- **Exercise requirements**
An exact copy of all the data is needed, with every picture left out.

- **Information provided**
┌──

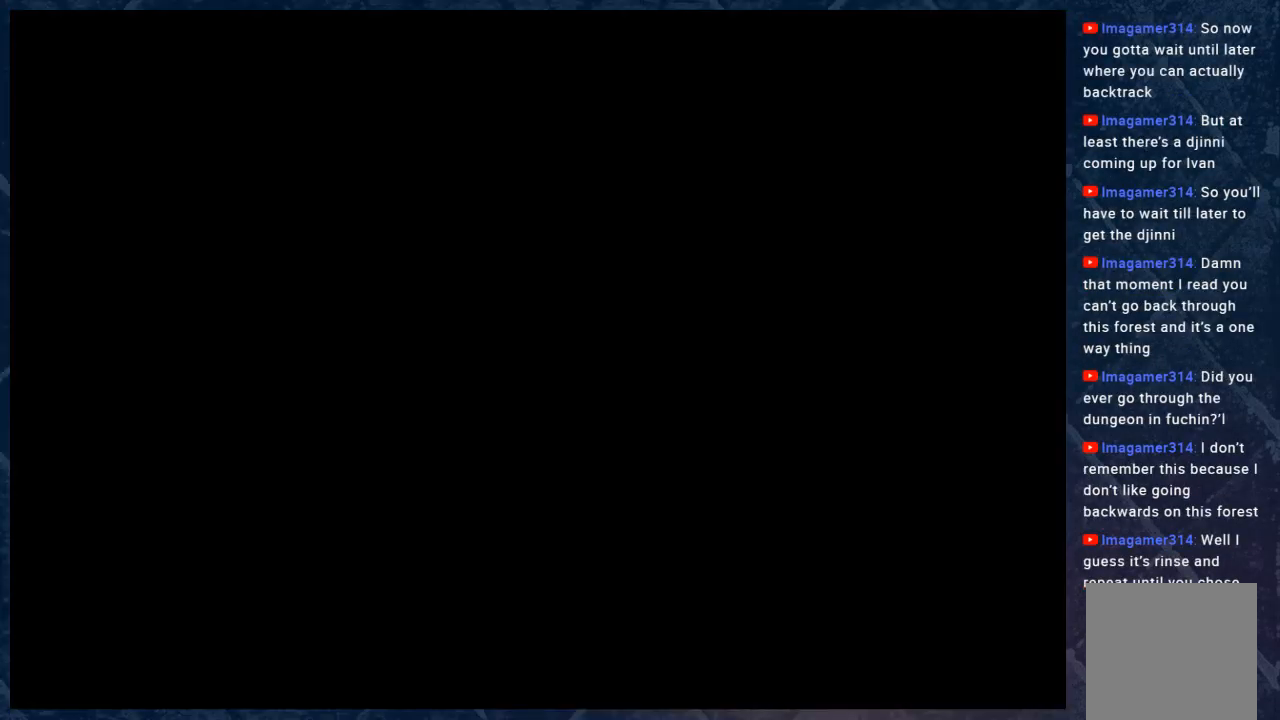
{"buttons": [], "left_stick": "center", "right_stick": "center", "events": [[283, "B", "down"], [417, "B", "up"]]}
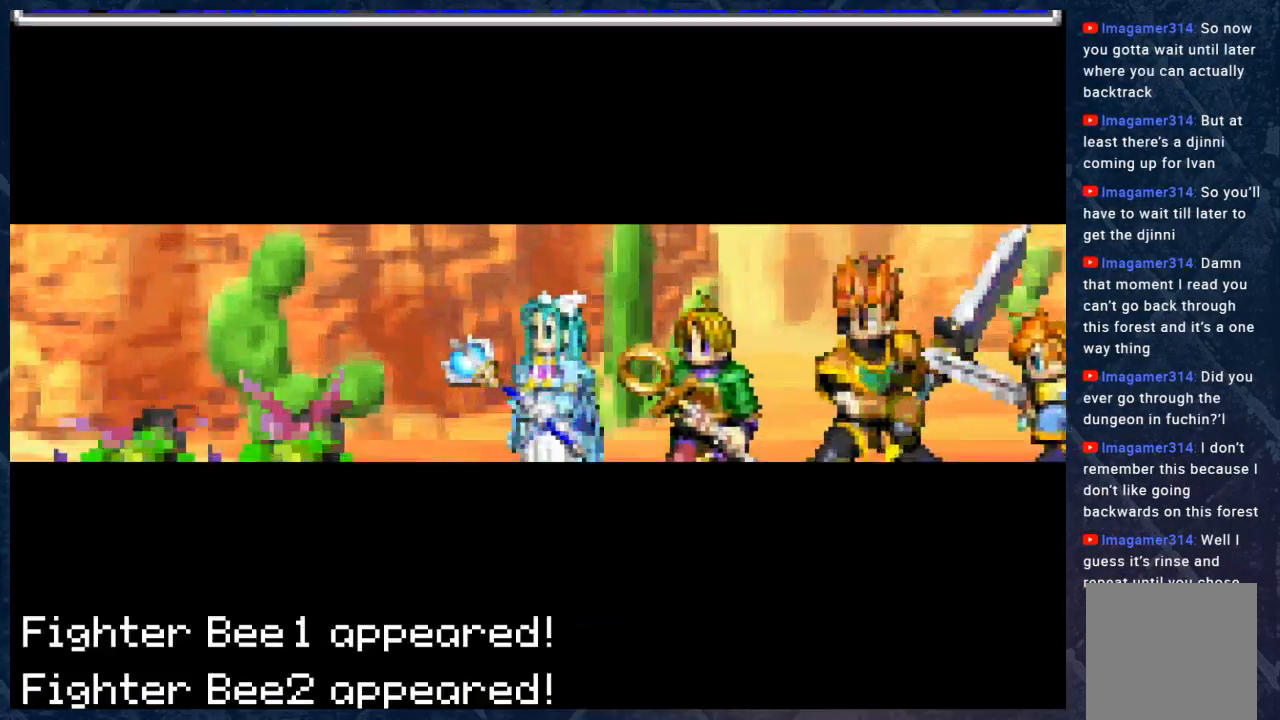
{"buttons": [], "left_stick": "center", "right_stick": "center", "events": [[200, "B", "down"], [350, "B", "up"]]}
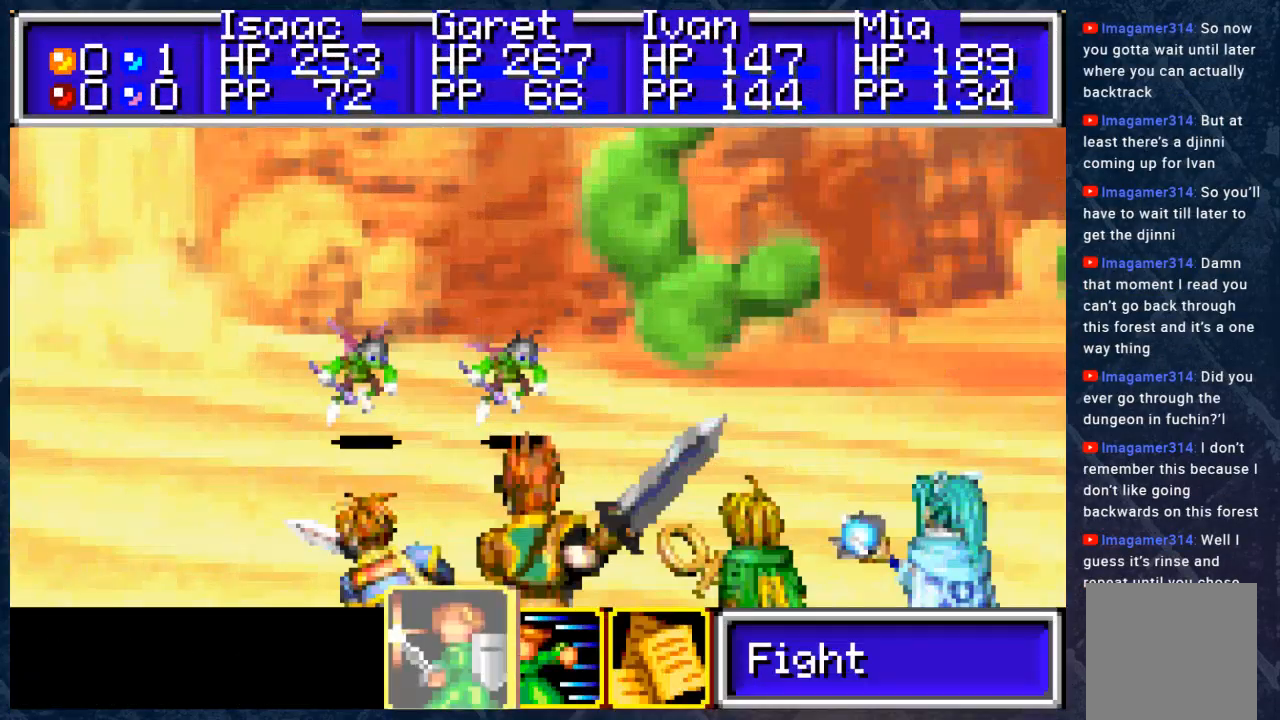
{"buttons": [], "left_stick": "center", "right_stick": "center", "events": [[400, "left_stick", "right"], [483, "left_stick", "center"]]}
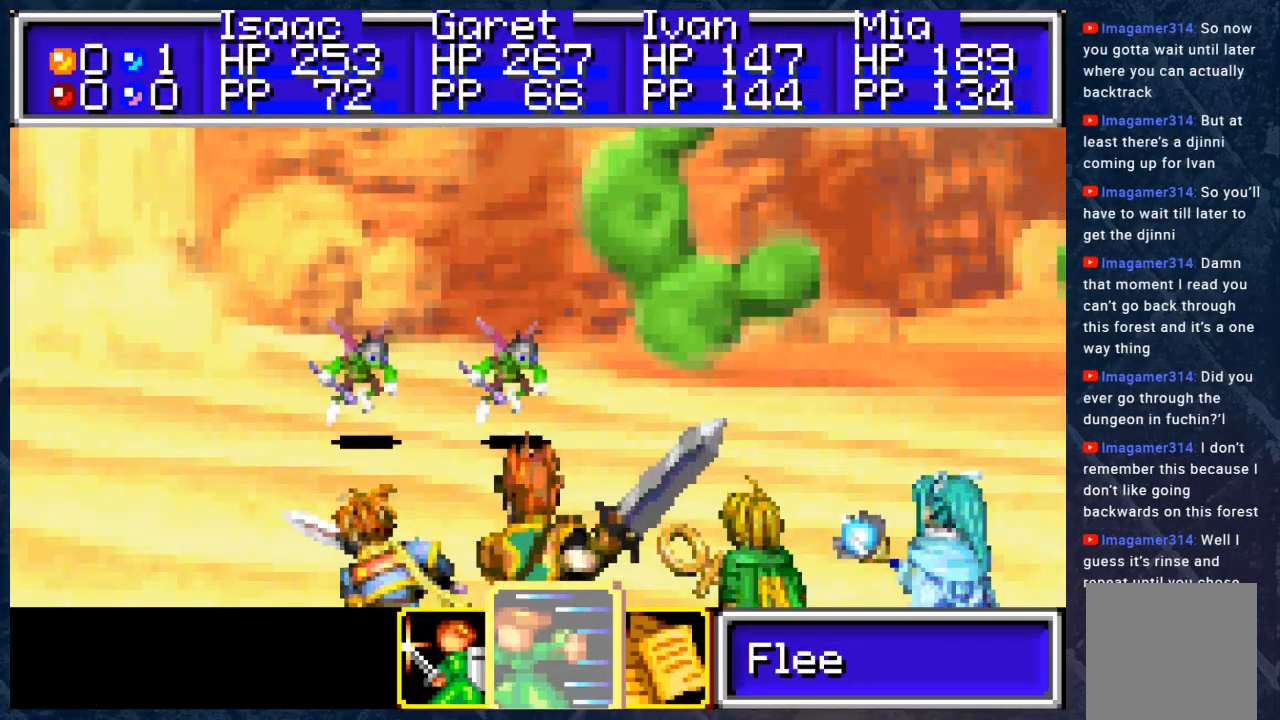
{"buttons": [], "left_stick": "center", "right_stick": "center", "events": [[367, "left_stick", "left"], [467, "left_stick", "center"]]}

└──

- **Your solution**
{"buttons": [], "left_stick": "center", "right_stick": "center", "events": [[283, "B", "down"], [417, "B", "up"]]}
{"buttons": [], "left_stick": "center", "right_stick": "center", "events": [[200, "B", "down"], [350, "B", "up"]]}
{"buttons": [], "left_stick": "center", "right_stick": "center", "events": [[400, "left_stick", "right"], [483, "left_stick", "center"]]}
{"buttons": [], "left_stick": "center", "right_stick": "center", "events": [[367, "left_stick", "left"], [467, "left_stick", "center"]]}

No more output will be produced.